Good practice: rotate keys every 6–12 months, keep the previous selector live for a week after switching so mail in-flight still verifies, then remove the old TXT record.
The d= domain vs From domain
The signing domain (d=) is arbitrary — anyone who controls any domain can sign any message. What makes the signature meaningful is alignment: does d= match (or share an organisational parent with) the domain in the visible From header?
This is the whole point of DMARC. A signature from d=sendgrid.net on a message From: you@brand.com passes DKIM but fails DMARC alignment. To make DMARC happy, you configure your ESP to sign with d=brand.com, which means delegating DKIM via CNAME records the ESP provides. Every serious ESP supports this.
Key size: 1024 vs 2048-bit
The choice is between 1024-bit and 2048-bit RSA keys. 2048 is the modern recommendation — it's what Gmail and Microsoft use internally. The tradeoff: some DNS providers still truncate TXT records over 255 characters, and a 2048-bit public key typically exceeds that, requiring the record be published as concatenated multiple strings. Most providers handle this transparently; a few still don't.
If you have a choice, pick 2048-bit. If your DNS provider mangles it, switch DNS providers before dropping to 1024-bit — vendors like Cloudflare, Route 53 and Google Cloud DNS all handle long TXT records correctly.
Setup walk-through
The generic flow across every ESP:
- In the ESP admin panel, enable DKIM for your sending domain.
- The ESP generates a key pair and shows you one or more DNS records — typically a TXT record at a selector, or a CNAME pointing to a record the ESP maintains.
- Publish those records in your DNS provider exactly as shown.
- Wait for DNS propagation (TTL-dependent, usually under 30 minutes).
- Click "Verify" in the ESP. It does a DNS lookup to confirm the public key is live.

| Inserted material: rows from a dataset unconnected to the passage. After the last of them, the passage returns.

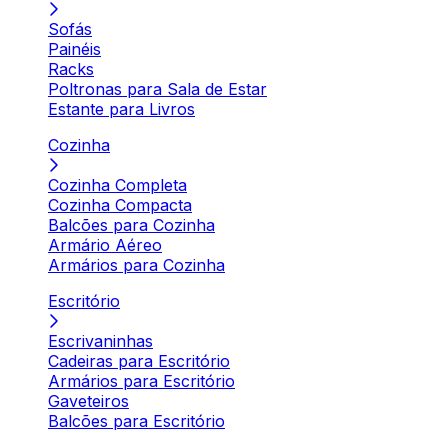
Sofás
Painéis
Racks
Poltronas para Sala de Estar
Estante para Livros
Cozinha
Cozinha Completa
Cozinha Compacta
Balcões para Cozinha
Armário Aéreo
Armários para Cozinha
Escritório
Escrivaninhas
Cadeiras para Escritório
Armários para Escritório
Gaveteiros
Balcões para Escritório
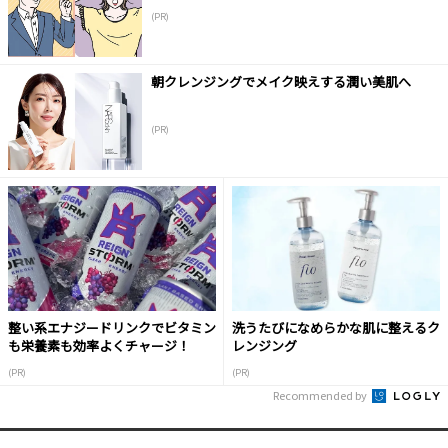
(PR)
朝クレンジングでメイク映えする潤い美肌へ
(PR)
整い系エナジードリンクでビタミン
洗うたびになめらかな肌に整えるク
も栄養素も効率よくチャージ！
レンジング
(PR)
(PR)
Recommended by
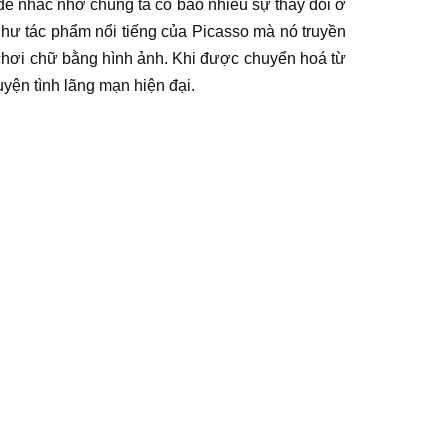
 để nhắc nhở chúng ta có bao nhiêu sự thay đổi ở
 như
tác phẩm
nổi tiếng của Picasso mà nó truyền
chơi chữ bằng hình ảnh. Khi được chuyển hoá từ
uyện tình lãng mạn hiện đại.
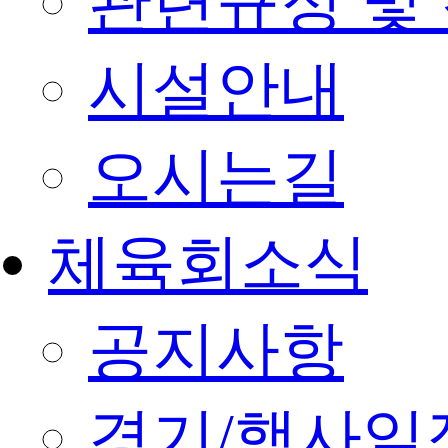
관련규정 및
시설안내
오시는길
체육회소식
공지사항
경기/행사일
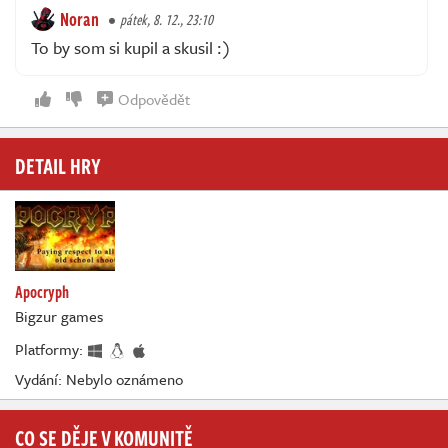
Noran
pátek, 8. 12., 23:10
To by som si kupil a skusil :)
Odpovědět
DETAIL HRY
Apocryph
Bigzur games
Platformy:
Vydání: Nebylo oznámeno
CO SE DĚJE V KOMUNITĚ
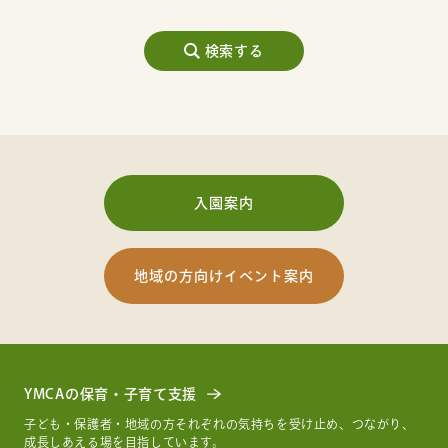
入園案内
地域の方向けイベント案内
YMCAの保育・子育て支援
子ども・保護者・地域の方それぞれの気持ちを受け止め、つながり、
成長しあえる場を目指しています。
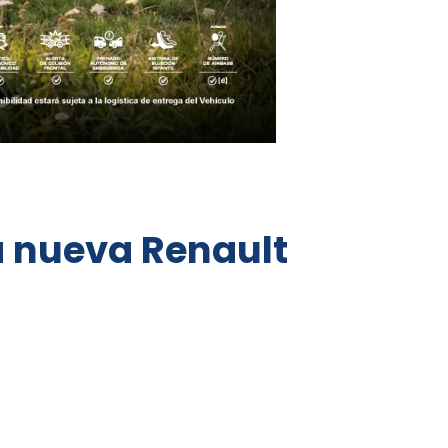
a nueva Renault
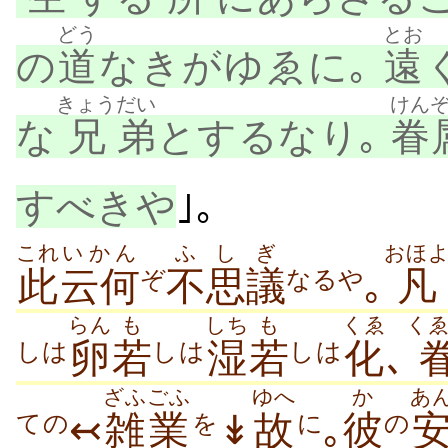
どう
とお
の
道
なきがゆゑに｡
遠
きょう
だい
けん
な
兄
弟
とするなり｡
眷
すべきや
｣｡
これ
いかん
ふしぎ
おほ
此
云何
不思議
｡
凡
ぞ
なるや
らん
も
しち
も
くゑ
く
卵
若
湿
若
化
､
しは
しは
しは
ざふごふ
ゆへ
か
あ
↢
雑業
↡
故
｡
彼
ての
を
に
の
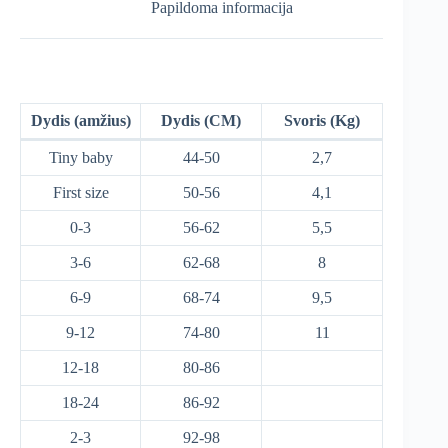
Papildoma informacija
Dydis (amžius)
Dydis (CM)
Svoris (Kg)
Tiny baby
44-50
2,7
First size
50-56
4,1
0-3
56-62
5,5
3-6
62-68
8
6-9
68-74
9,5
9-12
74-80
11
12-18
80-86
18-24
86-92
2-3
92-98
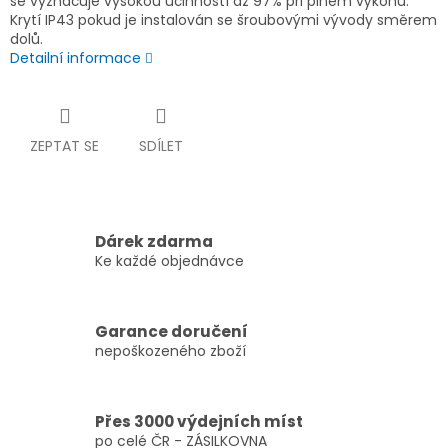
se vyznačuje vysokou účinností až 97% při plném výkonu.
Krytí IP43 pokud je instalován se šroubovými vývody směrem
dolů.
Detailní informace
ZEPTAT SE
SDÍLET
Dárek zdarma
Ke každé objednávce
Garance doručení
nepoškozeného zboží
Přes 3000 výdejních míst
po celé ČR - ZÁSILKOVNA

- Send a test message to a Gmail address and check Show original. Look for
dkim=passin the Authentication-Results header.
Verifying DKIM works
The simplest check: send yourself a message at Gmail, open it, click the three-dot menu, choose "Show original." Near the top you'll see:
Authentication-Results: mx.google.com;
dkim=pass header.i=@brand.com header.s=selector1 header.b=dzdVy...dkim=pass with header.i=@brand.com matching your From domain — that's a good signature. Tools like Mail-Tester, MXToolbox Email Headers and dmarcian's analyser parse this automatically.
Common errors
- Selector not published. The signing server uses selector
s1but you publisheds2in DNS. Every message fails. - Key mismatch. You regenerated keys on the server but forgot to update DNS. Old cached public key no longer decrypts new signatures.
- Body-altering footer services. Some list servers and mail security gateways rewrite the body to add legal footers. This invalidates the body hash. Fix: sign after the footer is added, or disable the footer.

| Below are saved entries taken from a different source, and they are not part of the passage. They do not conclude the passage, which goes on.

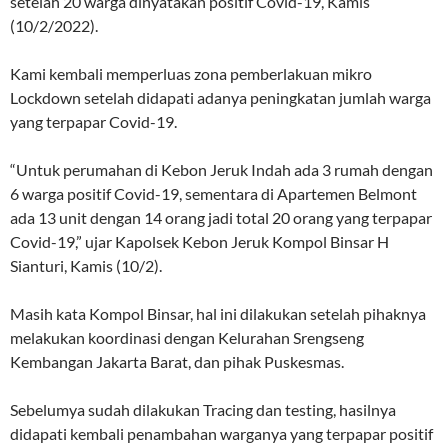
setelah 20 warga dinyatakan positif Covid-19, Kamis
(10/2/2022).
Kami kembali memperluas zona pemberlakuan mikro
Lockdown setelah didapati adanya peningkatan jumlah warga
yang terpapar Covid-19.
“Untuk perumahan di Kebon Jeruk Indah ada 3 rumah dengan
6 warga positif Covid-19, sementara di Apartemen Belmont
ada 13 unit dengan 14 orang jadi total 20 orang yang terpapar
Covid-19,” ujar Kapolsek Kebon Jeruk Kompol Binsar H
Sianturi, Kamis (10/2).
Masih kata Kompol Binsar, hal ini dilakukan setelah pihaknya
melakukan koordinasi dengan Kelurahan Srengseng
Kembangan Jakarta Barat, dan pihak Puskesmas.
Sebelumya sudah dilakukan Tracing dan testing, hasilnya
didapati kembali penambahan warganya yang terpapar positif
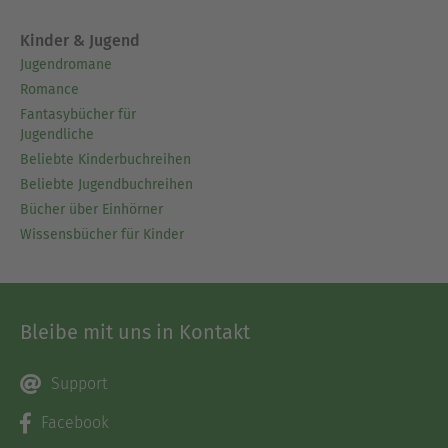
Kinder & Jugend
Jugendromane
Romance
Fantasybücher für
Jugendliche
Beliebte Kinderbuchreihen
Beliebte Jugendbuchreihen
Bücher über Einhörner
Wissensbücher für Kinder
Bleibe mit uns in Kontakt
Support
Facebook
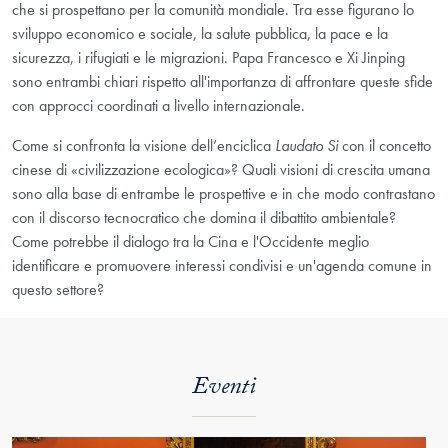
che si prospettano per la comunità mondiale. Tra esse figurano lo
sviluppo economico e sociale, la salute pubblica, la pace e la
sicurezza, i rifugiati e le migrazioni. Papa Francesco e Xi Jinping
sono entrambi chiari rispetto all'importanza di affrontare queste sfide
con approcci coordinati a livello internazionale.
Come si confronta la visione dell’enciclica
Laudato Si
con il concetto
cinese di «civilizzazione ecologica»? Quali visioni di crescita umana
sono alla base di entrambe le prospettive e in che modo contrastano
con il discorso tecnocratico che domina il dibattito ambientale?
Come potrebbe il dialogo tra la Cina e l'Occidente meglio
identificare e promuovere interessi condivisi e un'agenda comune in
questo settore?
Eventi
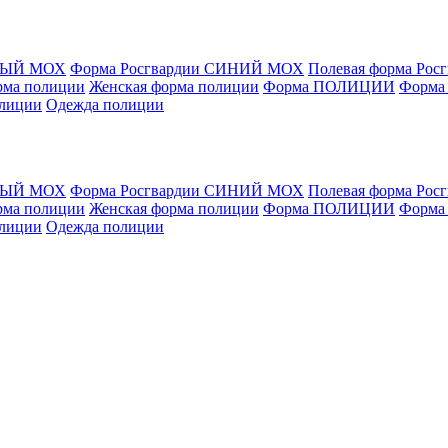
ЁНЫЙ МОХ
Форма Росгвардии СИНИЙ МОХ
Полевая форма Рос
рма полиции
Женская форма полиции
Форма ПОЛИЦИИ
Форма
олиции
Одежда полиции
ЁНЫЙ МОХ
Форма Росгвардии СИНИЙ МОХ
Полевая форма Рос
рма полиции
Женская форма полиции
Форма ПОЛИЦИИ
Форма
олиции
Одежда полиции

- CNAME pointing at the wrong target. Common with Mailchimp and SendGrid setups. Copy the target exactly as the ESP provides.

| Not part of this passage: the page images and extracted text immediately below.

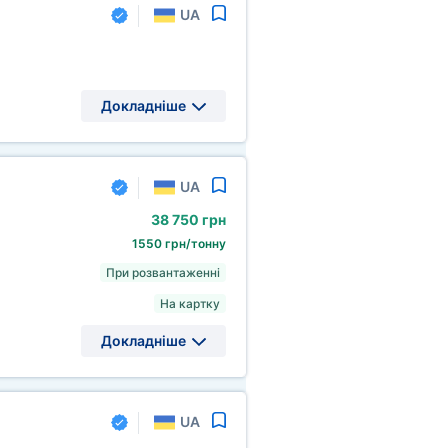
UA
Докладніше
UA
38
750 грн
1550 грн/тонну
При розвантаженні
На картку
Докладніше
UA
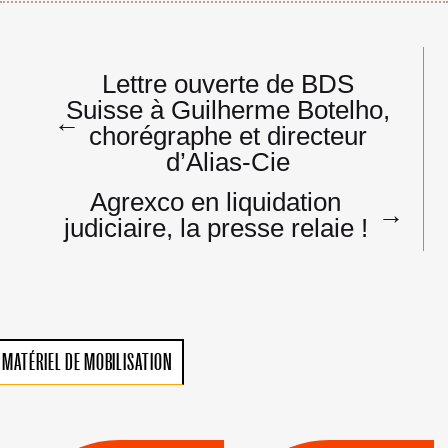
Navigation
Lettre ouverte de BDS
de
Suisse à Guilherme Botelho,
l’article
←
chorégraphe et directeur
d’Alias-Cie
Agrexco en liquidation
→
judiciaire, la presse relaie !
MATÉRIEL DE MOBILISATION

- Multiple domains, one selector. You can't have two senders sign with
d=brand.com; s=defaultand different keys — one will fail. Use different selectors per vendor.
Open any received message and look at the Authentication-Results header. If you see dkim=pass header.d=yourdomain.com and your From header also says yourdomain.com, DKIM is working and aligned for DMARC.